The Big Board lists 15 term trusts with expirations as far out as 2009, but the surest bets are those ending this year or next. That's because as a trust gets closer to liquidation, managers shorten the maturities and raise the credit quality of its holdings, which reduces interest-rate and default risk. In fact, managers often turn the entire trust into T-bills, says Mazier, because ''they don't want to be stuck holding anything illiquid at termination.''

Buying trusts with more distant termination dates is tempting, since they usually trade at deeper discounts, but it's riskier. Longer-term trusts have longer maturity bonds, which can make the price of the trust shares far more volatile. With longer dated trusts, there's also a greater chance of dividend cuts if rates fall or that the fund misses its target price if interest rates jump in the interim.

Although the discount will certainly close upon liquidation, there's no guarantee that the trusts will hit their target prices. That's where management counts. Analyst Michael McGrath of Gruntal & Co. says earlier BlackRock trusts have reached their targets, and TCW Group's record is strong as well.

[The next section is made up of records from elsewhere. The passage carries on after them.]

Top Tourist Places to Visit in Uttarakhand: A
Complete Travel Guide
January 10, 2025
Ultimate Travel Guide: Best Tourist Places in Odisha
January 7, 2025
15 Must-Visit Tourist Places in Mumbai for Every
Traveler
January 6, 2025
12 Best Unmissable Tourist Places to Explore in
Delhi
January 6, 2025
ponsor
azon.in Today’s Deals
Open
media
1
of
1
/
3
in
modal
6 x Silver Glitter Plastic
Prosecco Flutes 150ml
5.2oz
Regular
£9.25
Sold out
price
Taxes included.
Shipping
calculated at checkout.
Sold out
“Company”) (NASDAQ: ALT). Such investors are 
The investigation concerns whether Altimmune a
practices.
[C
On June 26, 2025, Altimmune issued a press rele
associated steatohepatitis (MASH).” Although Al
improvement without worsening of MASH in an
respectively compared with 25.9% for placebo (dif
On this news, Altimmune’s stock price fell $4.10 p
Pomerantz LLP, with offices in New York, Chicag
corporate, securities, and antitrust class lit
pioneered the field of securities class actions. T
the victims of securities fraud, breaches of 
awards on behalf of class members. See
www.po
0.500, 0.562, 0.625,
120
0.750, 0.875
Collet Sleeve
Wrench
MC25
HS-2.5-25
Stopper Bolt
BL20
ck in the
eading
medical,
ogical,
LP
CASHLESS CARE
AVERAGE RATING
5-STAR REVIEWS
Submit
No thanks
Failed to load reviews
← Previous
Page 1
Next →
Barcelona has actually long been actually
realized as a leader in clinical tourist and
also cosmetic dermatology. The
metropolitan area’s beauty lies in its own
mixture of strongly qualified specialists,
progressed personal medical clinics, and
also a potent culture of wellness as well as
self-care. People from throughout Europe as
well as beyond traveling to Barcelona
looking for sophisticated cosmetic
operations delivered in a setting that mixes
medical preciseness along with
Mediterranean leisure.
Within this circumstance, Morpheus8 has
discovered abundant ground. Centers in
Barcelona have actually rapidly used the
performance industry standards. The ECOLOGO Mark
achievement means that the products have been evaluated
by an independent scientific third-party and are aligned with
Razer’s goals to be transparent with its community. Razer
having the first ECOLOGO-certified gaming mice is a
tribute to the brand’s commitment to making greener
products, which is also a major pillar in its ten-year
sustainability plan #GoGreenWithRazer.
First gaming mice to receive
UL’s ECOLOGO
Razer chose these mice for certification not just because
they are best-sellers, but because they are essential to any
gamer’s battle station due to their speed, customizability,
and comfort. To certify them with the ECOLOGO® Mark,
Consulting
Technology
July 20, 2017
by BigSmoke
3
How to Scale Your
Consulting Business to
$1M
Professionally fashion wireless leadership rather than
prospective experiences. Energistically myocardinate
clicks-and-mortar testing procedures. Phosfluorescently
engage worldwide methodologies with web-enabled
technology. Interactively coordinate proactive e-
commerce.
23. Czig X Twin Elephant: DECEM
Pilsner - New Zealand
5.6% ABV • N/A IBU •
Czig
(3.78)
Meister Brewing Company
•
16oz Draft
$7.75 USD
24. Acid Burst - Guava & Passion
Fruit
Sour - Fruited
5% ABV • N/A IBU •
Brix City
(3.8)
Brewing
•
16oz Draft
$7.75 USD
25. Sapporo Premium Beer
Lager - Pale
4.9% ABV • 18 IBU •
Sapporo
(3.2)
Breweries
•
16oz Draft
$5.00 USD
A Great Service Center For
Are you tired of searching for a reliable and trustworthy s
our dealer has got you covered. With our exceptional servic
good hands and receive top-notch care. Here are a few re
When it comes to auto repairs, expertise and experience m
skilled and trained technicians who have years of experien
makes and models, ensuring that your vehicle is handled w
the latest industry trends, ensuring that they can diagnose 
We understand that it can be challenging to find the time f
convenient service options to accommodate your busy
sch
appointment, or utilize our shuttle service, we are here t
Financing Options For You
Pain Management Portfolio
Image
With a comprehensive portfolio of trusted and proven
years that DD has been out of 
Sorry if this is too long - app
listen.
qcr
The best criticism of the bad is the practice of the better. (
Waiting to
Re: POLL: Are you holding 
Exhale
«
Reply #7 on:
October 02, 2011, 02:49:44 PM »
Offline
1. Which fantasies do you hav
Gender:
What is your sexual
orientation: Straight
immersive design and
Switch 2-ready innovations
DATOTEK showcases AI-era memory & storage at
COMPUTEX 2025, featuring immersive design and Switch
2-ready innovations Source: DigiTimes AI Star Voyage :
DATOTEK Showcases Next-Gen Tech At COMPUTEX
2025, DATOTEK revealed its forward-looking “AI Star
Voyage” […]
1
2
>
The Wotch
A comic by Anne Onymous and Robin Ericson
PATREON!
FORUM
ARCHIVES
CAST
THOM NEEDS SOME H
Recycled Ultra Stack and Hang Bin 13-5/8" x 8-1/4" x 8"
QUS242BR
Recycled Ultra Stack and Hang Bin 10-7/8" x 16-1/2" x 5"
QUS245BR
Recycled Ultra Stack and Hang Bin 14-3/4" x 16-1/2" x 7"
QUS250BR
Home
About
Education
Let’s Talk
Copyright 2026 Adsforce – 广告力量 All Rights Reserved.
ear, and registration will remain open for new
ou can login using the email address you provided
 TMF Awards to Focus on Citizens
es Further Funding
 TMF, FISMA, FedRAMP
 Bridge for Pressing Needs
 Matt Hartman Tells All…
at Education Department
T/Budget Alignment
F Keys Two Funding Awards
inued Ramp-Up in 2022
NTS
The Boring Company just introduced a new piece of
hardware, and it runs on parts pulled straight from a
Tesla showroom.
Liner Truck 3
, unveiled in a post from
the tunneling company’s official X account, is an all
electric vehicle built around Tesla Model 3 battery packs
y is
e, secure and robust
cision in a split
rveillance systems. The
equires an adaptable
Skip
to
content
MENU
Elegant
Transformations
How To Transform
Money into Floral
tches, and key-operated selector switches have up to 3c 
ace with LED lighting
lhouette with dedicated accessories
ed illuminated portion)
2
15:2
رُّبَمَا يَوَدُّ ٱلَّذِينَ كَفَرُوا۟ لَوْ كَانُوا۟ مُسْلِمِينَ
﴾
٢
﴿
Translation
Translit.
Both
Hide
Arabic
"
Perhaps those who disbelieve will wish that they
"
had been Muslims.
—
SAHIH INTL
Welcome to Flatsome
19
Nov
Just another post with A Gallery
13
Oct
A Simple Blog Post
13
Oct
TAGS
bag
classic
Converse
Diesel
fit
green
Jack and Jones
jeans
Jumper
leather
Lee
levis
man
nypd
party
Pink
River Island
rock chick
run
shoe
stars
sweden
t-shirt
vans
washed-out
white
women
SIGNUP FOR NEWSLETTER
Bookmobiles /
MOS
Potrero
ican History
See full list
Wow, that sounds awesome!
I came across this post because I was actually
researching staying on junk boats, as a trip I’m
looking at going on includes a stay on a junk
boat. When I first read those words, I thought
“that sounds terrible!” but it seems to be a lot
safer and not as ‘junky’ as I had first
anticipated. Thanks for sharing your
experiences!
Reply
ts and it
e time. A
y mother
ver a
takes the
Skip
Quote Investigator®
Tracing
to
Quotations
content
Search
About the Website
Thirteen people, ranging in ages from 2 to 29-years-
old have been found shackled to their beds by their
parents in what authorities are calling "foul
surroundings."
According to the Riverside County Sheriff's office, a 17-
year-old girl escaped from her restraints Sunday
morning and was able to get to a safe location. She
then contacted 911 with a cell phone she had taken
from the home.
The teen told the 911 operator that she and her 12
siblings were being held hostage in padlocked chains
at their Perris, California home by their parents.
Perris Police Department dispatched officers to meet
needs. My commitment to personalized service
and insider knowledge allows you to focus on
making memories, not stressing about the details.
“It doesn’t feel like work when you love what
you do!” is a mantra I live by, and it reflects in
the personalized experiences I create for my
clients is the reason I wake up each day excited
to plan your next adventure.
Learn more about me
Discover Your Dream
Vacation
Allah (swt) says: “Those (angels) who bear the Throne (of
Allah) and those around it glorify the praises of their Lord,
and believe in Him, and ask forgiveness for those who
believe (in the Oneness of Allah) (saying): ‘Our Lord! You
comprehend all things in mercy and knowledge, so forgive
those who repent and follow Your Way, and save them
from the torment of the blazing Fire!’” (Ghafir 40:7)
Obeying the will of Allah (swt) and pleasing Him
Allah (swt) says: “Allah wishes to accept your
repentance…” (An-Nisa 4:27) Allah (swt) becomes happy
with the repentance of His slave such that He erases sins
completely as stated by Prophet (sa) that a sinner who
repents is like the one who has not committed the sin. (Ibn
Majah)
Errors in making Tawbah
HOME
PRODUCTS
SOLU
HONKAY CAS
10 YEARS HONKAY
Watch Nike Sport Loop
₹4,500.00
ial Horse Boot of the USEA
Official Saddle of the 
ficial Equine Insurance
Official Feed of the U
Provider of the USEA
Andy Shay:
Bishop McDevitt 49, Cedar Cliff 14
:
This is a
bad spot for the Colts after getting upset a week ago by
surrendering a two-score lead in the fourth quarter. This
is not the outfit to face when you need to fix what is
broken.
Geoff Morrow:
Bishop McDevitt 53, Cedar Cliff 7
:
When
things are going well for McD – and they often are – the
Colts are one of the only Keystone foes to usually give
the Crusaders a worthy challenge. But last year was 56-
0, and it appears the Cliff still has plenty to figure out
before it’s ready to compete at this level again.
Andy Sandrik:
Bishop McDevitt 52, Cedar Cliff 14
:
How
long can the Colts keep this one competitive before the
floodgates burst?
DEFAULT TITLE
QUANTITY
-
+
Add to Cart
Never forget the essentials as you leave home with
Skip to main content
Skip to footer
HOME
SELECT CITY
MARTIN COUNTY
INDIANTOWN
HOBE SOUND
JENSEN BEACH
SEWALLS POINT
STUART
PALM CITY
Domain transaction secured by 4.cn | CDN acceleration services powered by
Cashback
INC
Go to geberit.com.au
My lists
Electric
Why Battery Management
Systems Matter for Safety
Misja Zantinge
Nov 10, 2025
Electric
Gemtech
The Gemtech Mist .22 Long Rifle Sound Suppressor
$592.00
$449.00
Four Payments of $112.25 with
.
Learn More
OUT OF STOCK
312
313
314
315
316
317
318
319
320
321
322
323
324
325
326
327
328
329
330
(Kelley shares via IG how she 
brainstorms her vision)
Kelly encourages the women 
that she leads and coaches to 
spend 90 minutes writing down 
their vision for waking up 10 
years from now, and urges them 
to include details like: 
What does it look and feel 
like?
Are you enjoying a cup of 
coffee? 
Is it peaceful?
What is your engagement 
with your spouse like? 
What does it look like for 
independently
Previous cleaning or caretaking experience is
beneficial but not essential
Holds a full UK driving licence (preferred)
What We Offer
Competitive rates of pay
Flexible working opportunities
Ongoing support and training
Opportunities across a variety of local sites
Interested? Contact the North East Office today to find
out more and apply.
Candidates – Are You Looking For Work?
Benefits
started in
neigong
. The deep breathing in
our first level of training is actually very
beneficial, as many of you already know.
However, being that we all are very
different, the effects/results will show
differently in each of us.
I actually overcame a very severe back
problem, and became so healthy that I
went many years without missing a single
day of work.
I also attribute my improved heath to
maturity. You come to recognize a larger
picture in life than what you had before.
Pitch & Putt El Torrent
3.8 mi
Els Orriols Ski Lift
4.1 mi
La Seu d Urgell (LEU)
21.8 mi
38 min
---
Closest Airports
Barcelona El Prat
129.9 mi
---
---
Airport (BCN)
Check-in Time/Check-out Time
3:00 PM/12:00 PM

The key to earning high returns from these trusts is in the execution. Share prices for the trusts are as easy to find as stock quotations, but you may have to hunt for the NAVs that help you determine if the fund is selling at a discount. That info is updated daily at the Closed-End Fund Center (www.closed-endfunds.com). Also, it's best to buy these shares in one fell swoop, as the cost of multiple trades can eat into returns. The term trust play involves only one transaction--your purchase. When the trust liquidates, your money comes back.